For the past few decades, with the rapid development of micro-electro-mechanical- systems (MEMS) and Lab-on-a-chip, the electronic devices continue to be miniaturized and highly integrated. Meanwhile, on account of miniaturization and integration, it essentially brings in high heat flux, which makes heat transfer enhancement to be a hot topic in these fields. With the heat flux rising, the traditional cooling method becomes unable to meet the demands of heat removal in the highly integrated devices. As one of the most promising heat exchange technologies with high efficiency, the microchannel heat sinks (MHS) was proposed. For a long time, modifying the microchannel structures is a promising way to enhance heat transfer, such as using manifold microchannel (MMC). Except modifying the microchannel structures, changing mediums in MHS could also contribute to better flow distribution and heat transfer performance. This paper concentrates on the synergy effect of non-Newtonian fluids and MMC heat sink on heat transfer enhancement. Numerical simulation of the non-Newtonian fluid in MMC is carried out in order to obtain its flow and heat transfer performance.
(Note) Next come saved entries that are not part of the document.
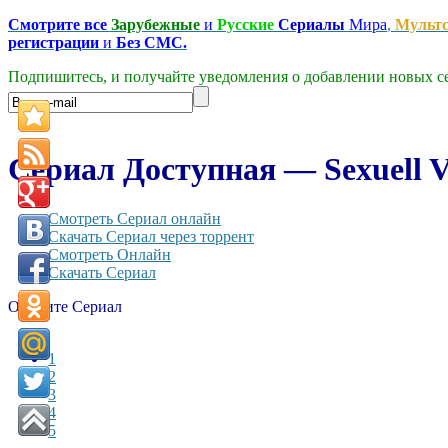
Смотрите все
Зарубежные
и
Русские
Сериалы
Мира
,
Мульт
регистрации
и
Без СМС.
Подпишитесь, и получайте уведомления о добавлении новых се
Сериал Доступная — Sexuell V
Смотреть Сериал онлайн
Скачать Сериал через торрент
Смотреть Онлайн
Скачать Сериал
Оцените Сериал
1
2
3
4
5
The power-law non-Newtonian fluids are chosen as the cooling medium while water is a reference medium. The traditional microchannel (TMC) heat sink as an important reference model aims at evaluating the performance of the MMC heat sink through analyzing temperature distribution, power-law non-Newtonian fluids and so on. Numerical simulations are conducted for Newtonian and non-Newtonian fluid at a fixed heat flux on the heating wall. It is found that, in MMC heat sink, the non-Newtonian fluid characteristics could result in a significant variation in heat transfer coefficient with increasing inlet velocity. Moreover, the introduction of pseudoplastic fluid (shear-thinning fluid) leads to an outstanding increase of heat transfer performance comparing with those of Newtonian and dilatant fluids (shear-thickening fluid). Keywords: Manifold microchannel heat sinks; non-Newtonian fluids; heat transfer performance;